PART ONE

THE DRAINIG AND WARPING OF THE LAND

 

Sir Cornelius Vermuyden, born Tholen, Netherlans in 1590, was a Dutch engineer who carried out the initial drainage and recovery of the land.  This was started in 1626, by means of digging drainage dykes and leading them to nearby rivers, both natural and man made, in order to drain the land.  The land was more workable but unfortunately, there were swampy, boggy areas left in lots of places.

One of the main land owners of Ditch Marsh in the mid 19th Century was Makin Durham, he lived in Thorne Hall, the building that Thorne Rural District Council occupied until recently, at the rear of Thorne Park on Ellison Street.

 

Thorne Hall on Ellison Street, Thorne

Thorne Hall still stands as a monument to Makin Durham.  His great, great grand daughter, Catherine Roberts informs us that Makin's daughter, Caroline and her son Frederick, lived in Thorne Hall until they passed away. Emma in 1905 and Frederick in 1913.
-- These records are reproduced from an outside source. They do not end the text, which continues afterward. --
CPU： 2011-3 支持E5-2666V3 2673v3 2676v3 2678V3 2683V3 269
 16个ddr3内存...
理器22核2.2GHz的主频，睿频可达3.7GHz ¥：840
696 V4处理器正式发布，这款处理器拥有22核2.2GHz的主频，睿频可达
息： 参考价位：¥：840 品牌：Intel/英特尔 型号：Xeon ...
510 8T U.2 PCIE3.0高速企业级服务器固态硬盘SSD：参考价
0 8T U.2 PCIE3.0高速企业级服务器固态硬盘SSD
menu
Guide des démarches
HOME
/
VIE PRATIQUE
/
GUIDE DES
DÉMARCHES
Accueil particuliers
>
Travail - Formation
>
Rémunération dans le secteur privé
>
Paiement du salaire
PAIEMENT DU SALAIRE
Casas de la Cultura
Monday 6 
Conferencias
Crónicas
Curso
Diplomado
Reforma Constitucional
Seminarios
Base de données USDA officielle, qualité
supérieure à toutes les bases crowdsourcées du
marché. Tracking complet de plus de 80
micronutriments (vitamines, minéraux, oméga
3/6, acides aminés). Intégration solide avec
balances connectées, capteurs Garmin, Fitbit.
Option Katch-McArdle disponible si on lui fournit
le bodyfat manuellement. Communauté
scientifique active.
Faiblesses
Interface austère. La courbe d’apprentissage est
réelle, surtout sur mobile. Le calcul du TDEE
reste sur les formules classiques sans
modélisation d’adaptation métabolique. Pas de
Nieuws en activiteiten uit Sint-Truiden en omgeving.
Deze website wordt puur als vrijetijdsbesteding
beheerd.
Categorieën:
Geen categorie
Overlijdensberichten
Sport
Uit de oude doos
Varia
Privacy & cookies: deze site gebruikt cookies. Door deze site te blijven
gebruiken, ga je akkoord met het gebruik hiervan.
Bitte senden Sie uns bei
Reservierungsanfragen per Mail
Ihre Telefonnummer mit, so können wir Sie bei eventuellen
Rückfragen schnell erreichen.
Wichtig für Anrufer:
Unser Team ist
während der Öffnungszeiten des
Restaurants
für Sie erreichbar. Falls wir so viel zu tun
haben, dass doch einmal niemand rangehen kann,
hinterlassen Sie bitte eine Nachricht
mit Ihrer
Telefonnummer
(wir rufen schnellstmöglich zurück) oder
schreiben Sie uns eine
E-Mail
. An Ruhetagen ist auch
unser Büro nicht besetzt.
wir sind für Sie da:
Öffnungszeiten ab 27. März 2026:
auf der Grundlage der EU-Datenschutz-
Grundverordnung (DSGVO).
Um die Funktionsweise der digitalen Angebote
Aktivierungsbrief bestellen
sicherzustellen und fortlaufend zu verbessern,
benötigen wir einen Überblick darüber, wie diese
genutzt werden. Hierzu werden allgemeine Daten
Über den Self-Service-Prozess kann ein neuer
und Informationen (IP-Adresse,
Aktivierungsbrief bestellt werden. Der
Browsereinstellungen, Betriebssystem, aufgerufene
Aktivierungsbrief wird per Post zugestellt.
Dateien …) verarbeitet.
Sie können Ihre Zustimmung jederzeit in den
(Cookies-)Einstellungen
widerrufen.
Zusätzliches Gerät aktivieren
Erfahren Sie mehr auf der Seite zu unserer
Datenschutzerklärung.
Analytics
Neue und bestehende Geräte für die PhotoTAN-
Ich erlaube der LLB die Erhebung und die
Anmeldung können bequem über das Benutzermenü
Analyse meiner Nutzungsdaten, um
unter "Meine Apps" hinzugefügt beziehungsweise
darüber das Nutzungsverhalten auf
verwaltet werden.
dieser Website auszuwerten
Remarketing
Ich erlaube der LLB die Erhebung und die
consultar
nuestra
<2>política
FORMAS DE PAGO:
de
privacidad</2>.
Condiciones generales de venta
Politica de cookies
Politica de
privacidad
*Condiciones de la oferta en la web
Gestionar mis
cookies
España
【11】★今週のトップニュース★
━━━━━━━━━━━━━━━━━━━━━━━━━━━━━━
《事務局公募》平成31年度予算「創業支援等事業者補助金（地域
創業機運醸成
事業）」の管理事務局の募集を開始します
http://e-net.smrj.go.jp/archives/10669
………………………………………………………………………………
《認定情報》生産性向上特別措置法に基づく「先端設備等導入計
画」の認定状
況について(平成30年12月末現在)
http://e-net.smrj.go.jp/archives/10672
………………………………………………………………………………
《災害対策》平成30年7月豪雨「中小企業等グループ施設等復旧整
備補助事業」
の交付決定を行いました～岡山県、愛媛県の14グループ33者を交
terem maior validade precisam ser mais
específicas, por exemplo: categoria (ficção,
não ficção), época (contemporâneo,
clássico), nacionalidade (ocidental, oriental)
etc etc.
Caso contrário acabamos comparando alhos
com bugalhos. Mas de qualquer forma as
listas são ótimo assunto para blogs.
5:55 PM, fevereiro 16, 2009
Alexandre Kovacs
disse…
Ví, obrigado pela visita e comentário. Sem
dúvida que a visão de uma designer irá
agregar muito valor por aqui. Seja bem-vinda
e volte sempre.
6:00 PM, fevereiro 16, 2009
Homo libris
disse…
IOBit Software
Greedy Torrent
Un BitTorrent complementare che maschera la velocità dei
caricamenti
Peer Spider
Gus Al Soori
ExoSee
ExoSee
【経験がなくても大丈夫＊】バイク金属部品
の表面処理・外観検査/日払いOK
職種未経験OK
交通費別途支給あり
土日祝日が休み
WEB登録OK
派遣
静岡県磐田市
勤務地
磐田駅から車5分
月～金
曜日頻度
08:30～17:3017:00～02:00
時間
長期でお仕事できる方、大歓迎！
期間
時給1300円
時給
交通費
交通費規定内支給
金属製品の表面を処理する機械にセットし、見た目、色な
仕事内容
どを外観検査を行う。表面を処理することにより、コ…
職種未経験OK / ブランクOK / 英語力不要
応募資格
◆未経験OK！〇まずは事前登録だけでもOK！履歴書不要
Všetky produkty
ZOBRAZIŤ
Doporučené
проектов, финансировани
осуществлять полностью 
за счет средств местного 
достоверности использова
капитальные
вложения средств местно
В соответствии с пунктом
Makin Durham's family grave can be found in the old cemetery across the road from St Nicholas Church.  He was a recognised and respected surveyor and civil engineer in Yorkshire and beyond and was referred to as the 'Second Vermuyden'.

He built the Warping Drain on Goole Road which is known as 'Durham's Warp.  This ran across the fields and Goole Road immediately after Bloody Hall to the left and Warp Farm to the right.

The Warping Drain finding it's way onto the moors

The bridge over Durham's Warp on Goole Road was removed in the 1950s and the road levelled.  A more modern drain was then constructed and ran under the road.  A pumping station was built to the left side of the road in order to pump excess water into the old warping drain.

Pumping station on Goole Road

Makin Durham was commissioned under the first Dun Drainage Act of the 1830s, to warp certain areas of Yorkshire and Lincolnshire, as he had perfected the adequate and technical procedure of 'warping'. 

This entailed using controlled deposits of river-water-borne-silt, a slimy substance found on river beds, by means of flooding the land with river water at high tide, then after a period of settlement, draining the water back into the river at low tide, so depositing a rich layer of fertile silt over the land, the baron top layer of soil having first been removed. This procedure left the farming land fertile. To carry out this work he formed a company called The Yorkshire Land and Warping Company, in 1840.